I sintomi della progeria
I primi segni della progeria si manifestano nei bambini nei primi mesi di vita, includendo una crescita limitata e sclerodermia localizzata. Dopo i 18-24 mesi, compaiono altri sintomi come crescita rallentata, alopecia (perdita di capelli) e un aspetto tipico, con un volto piccolo, mascella poco pronunciata e naso schiacciato. Con il passare degli anni, questi segni si aggravano: la pelle diventa rugosa, si sviluppano aterosclerosi, insufficienza renale, perdita della vista e problemi cardiovascolari. La sclerodermia, che provoca un indurimento della pelle su tronco e arti, è comune.
Le persone affette da progeria presentano corpi fragili e minuti, simili a quelli degli anziani. Il volto appare rugoso, con una testa sproporzionatamente grande rispetto al corpo e un viso stretto, mentre l’alopecia rende più visibili le vene del cranio. La degenerazione del sistema muscolo-scheletrico porta a perdita di grasso corporeo e muscolare, rigidità articolare e lussazioni dell’anca. Tuttavia, nonostante questi gravi sintomi, lo sviluppo mentale e motorio delle persone con progeria rimane generalmente normale.
Di seguito un elenco dei sintomi legati alla progeria:
- Cute sottile
- Pubertà ritardata/ipogonadismo
- Denti, eruzione tardiva
- Difficoltà di alimentazione
- Esoftalmo
- Anomalie della fonazione/pianto/voce debole o acuta
- Viso stretto
- Idartrosi/osteoartrosi
- Ipoplasia delle falangi distali delle dita
- Lussazione dell’anca
- Magrezza (diverso da lipodistrofia)
- Pelle glabra/assenza di peli
- Retrognazia/micrognazia
- Rigidità articolare
- Senilità precoce/invecchiamento prematuro
- Sopracciglia diradate/assenti/sottili
- Unghie sottili/ipoplasiche (mani e piedi)
- Fontanella bregmatica larga/ritardo di chiusura
- Labbra sottili/retratte
- Anomalie/agenesia della clavicola
- Lobo piccolo/ipoplasico/aderente
- Naso a becco d’uccello
- Osteoporosi
Il viaggio di Sammy
Oltre al suo impegno scientifico e sociale, Sammy Basso ha anche raccontato la sua esperienza attraverso libri che hanno toccato il cuore di molti lettori.

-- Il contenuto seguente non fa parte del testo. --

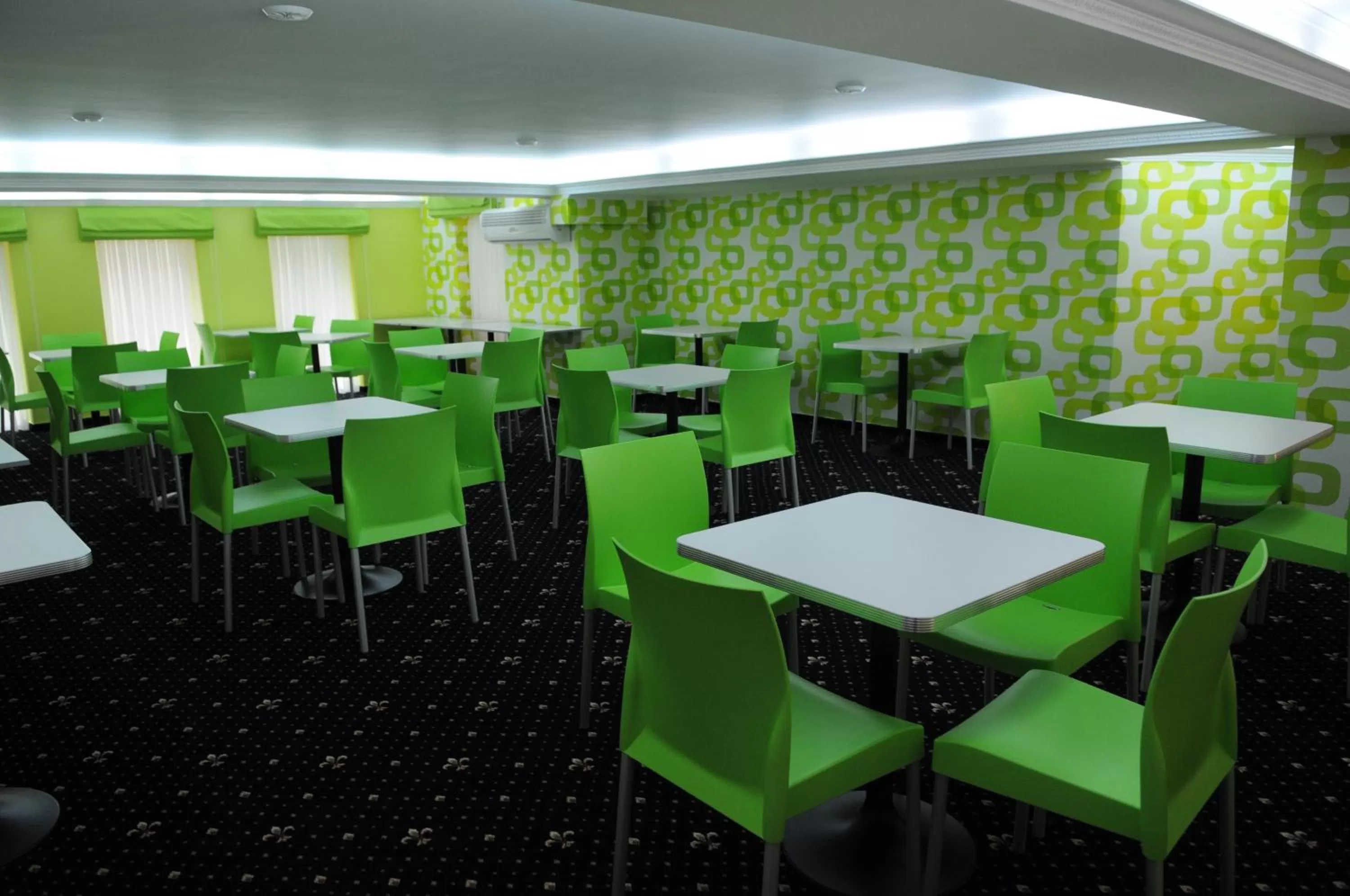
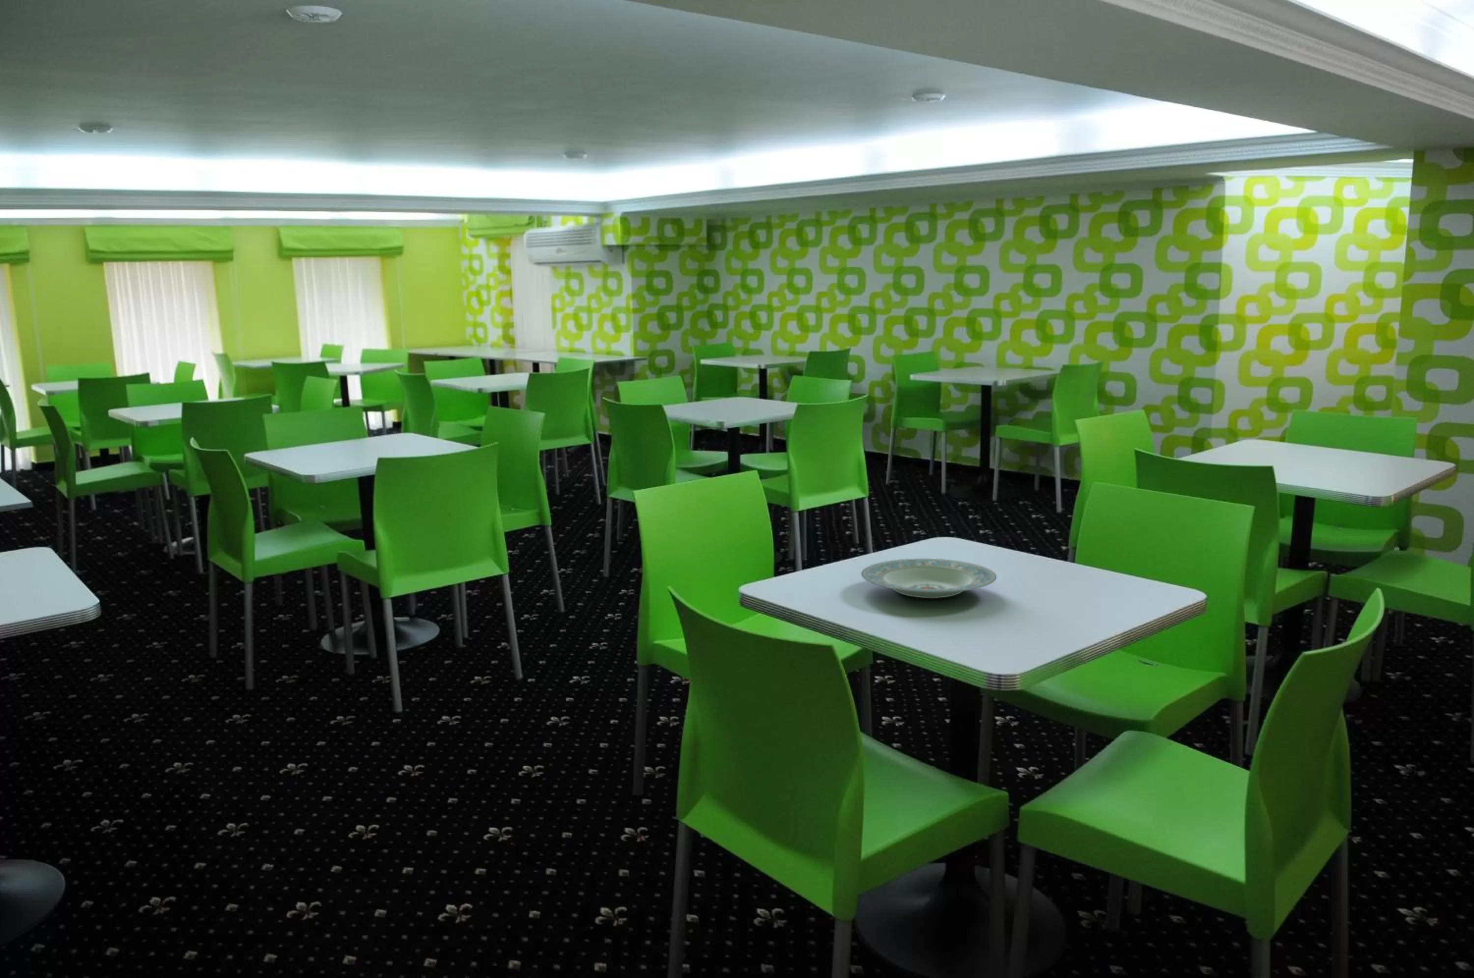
+ plate [860,558,997,598]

La sua scrittura è un mix di riflessioni profonde, esperienze personali e messaggi di speranza.
Uno dei suoi libri più noti è Il viaggio di Sammy, un’opera che racconta la sua incredibile avventura lungo la famosa Route 66 negli Stati Uniti. Il libro non è solo un diario di viaggio, ma una metafora della sua vita, costellata di sfide e momenti di gioia. Sammy descrive il suo viaggio con uno sguardo sempre positivo, enfatizzando l’importanza di vivere la vita appieno, nonostante le difficoltà.